• Data excerpts:
"""

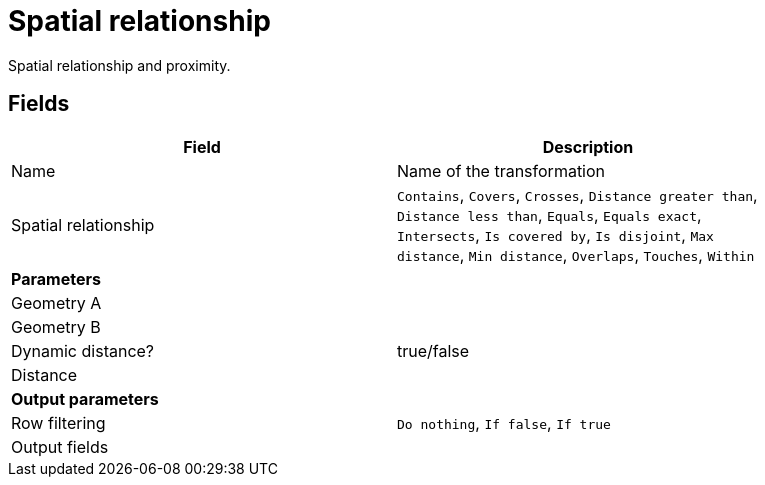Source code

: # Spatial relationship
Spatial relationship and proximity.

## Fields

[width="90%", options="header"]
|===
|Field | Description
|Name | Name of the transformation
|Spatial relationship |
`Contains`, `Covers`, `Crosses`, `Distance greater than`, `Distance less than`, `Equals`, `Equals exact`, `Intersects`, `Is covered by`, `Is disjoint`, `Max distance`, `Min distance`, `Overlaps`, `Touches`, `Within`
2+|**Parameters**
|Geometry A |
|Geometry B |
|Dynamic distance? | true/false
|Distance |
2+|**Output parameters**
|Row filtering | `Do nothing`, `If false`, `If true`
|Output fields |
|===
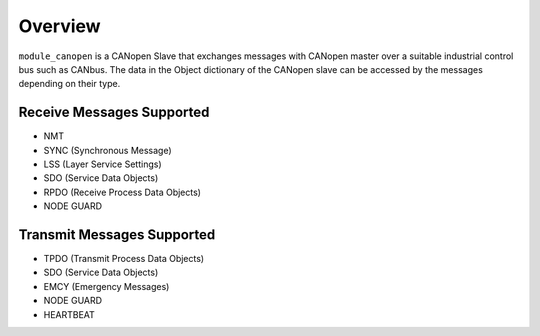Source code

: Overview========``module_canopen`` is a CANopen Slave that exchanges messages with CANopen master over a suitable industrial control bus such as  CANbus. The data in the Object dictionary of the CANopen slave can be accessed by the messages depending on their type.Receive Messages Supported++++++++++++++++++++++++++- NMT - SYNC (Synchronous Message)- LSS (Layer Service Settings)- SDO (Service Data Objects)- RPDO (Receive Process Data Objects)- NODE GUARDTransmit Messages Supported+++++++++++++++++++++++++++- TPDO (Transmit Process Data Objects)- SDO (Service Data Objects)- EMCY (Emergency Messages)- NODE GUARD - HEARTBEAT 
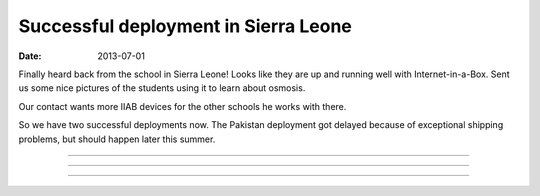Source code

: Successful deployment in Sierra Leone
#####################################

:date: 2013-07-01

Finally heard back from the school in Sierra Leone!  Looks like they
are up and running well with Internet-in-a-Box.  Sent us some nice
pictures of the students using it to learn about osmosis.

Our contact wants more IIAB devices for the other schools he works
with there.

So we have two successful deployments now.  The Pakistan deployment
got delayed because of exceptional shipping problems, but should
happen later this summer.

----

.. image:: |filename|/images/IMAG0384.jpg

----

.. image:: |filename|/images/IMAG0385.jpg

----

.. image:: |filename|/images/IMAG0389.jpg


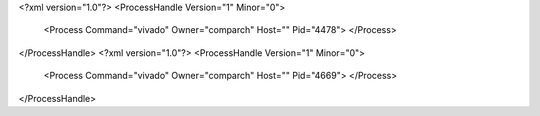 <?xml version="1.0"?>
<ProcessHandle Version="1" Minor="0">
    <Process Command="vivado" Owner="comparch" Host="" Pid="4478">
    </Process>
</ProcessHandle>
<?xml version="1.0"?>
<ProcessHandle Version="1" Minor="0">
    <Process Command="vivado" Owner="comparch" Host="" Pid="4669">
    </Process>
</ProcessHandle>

"""

• What is required: Transcribe the entries word for word, without their pictures.

• Written answer:
Source code

: # Spatial relationship
Spatial relationship and proximity.

## Fields

[width="90%", options="header"]
|===
|Field | Description
|Name | Name of the transformation
|Spatial relationship |
`Contains`, `Covers`, `Crosses`, `Distance greater than`, `Distance less than`, `Equals`, `Equals exact`, `Intersects`, `Is covered by`, `Is disjoint`, `Max distance`, `Min distance`, `Overlaps`, `Touches`, `Within`
2+|**Parameters**
|Geometry A |
|Geometry B |
|Dynamic distance? | true/false
|Distance |
2+|**Output parameters**
|Row filtering | `Do nothing`, `If false`, `If true`
|Output fields |
|===
Source code

: Overview========``module_canopen`` is a CANopen Slave that exchanges messages with CANopen master over a suitable industrial control bus such as  CANbus. The data in the Object dictionary of the CANopen slave can be accessed by the messages depending on their type.Receive Messages Supported++++++++++++++++++++++++++- NMT - SYNC (Synchronous Message)- LSS (Layer Service Settings)- SDO (Service Data Objects)- RPDO (Receive Process Data Objects)- NODE GUARDTransmit Messages Supported+++++++++++++++++++++++++++- TPDO (Transmit Process Data Objects)- SDO (Service Data Objects)- EMCY (Emergency Messages)- NODE GUARD - HEARTBEAT 
Source code

: Successful deployment in Sierra Leone
#####################################

:date: 2013-07-01

Finally heard back from the school in Sierra Leone!  Looks like they
are up and running well with Internet-in-a-Box.  Sent us some nice
pictures of the students using it to learn about osmosis.

Our contact wants more IIAB devices for the other schools he works
with there.

So we have two successful deployments now.  The Pakistan deployment
got delayed because of exceptional shipping problems, but should
happen later this summer.

----

.. image:: |filename|/images/IMAG0384.jpg

----

.. image:: |filename|/images/IMAG0385.jpg

----

.. image:: |filename|/images/IMAG0389.jpg


 <?xml version="1.0"?>
<ProcessHandle Version="1" Minor="0">
    <Process Command="vivado" Owner="comparch" Host="" Pid="4478">
    </Process>
</ProcessHandle>
<?xml version="1.0"?>
<ProcessHandle Version="1" Minor="0">
    <Process Command="vivado" Owner="comparch" Host="" Pid="4669">
    </Process>
</ProcessHandle>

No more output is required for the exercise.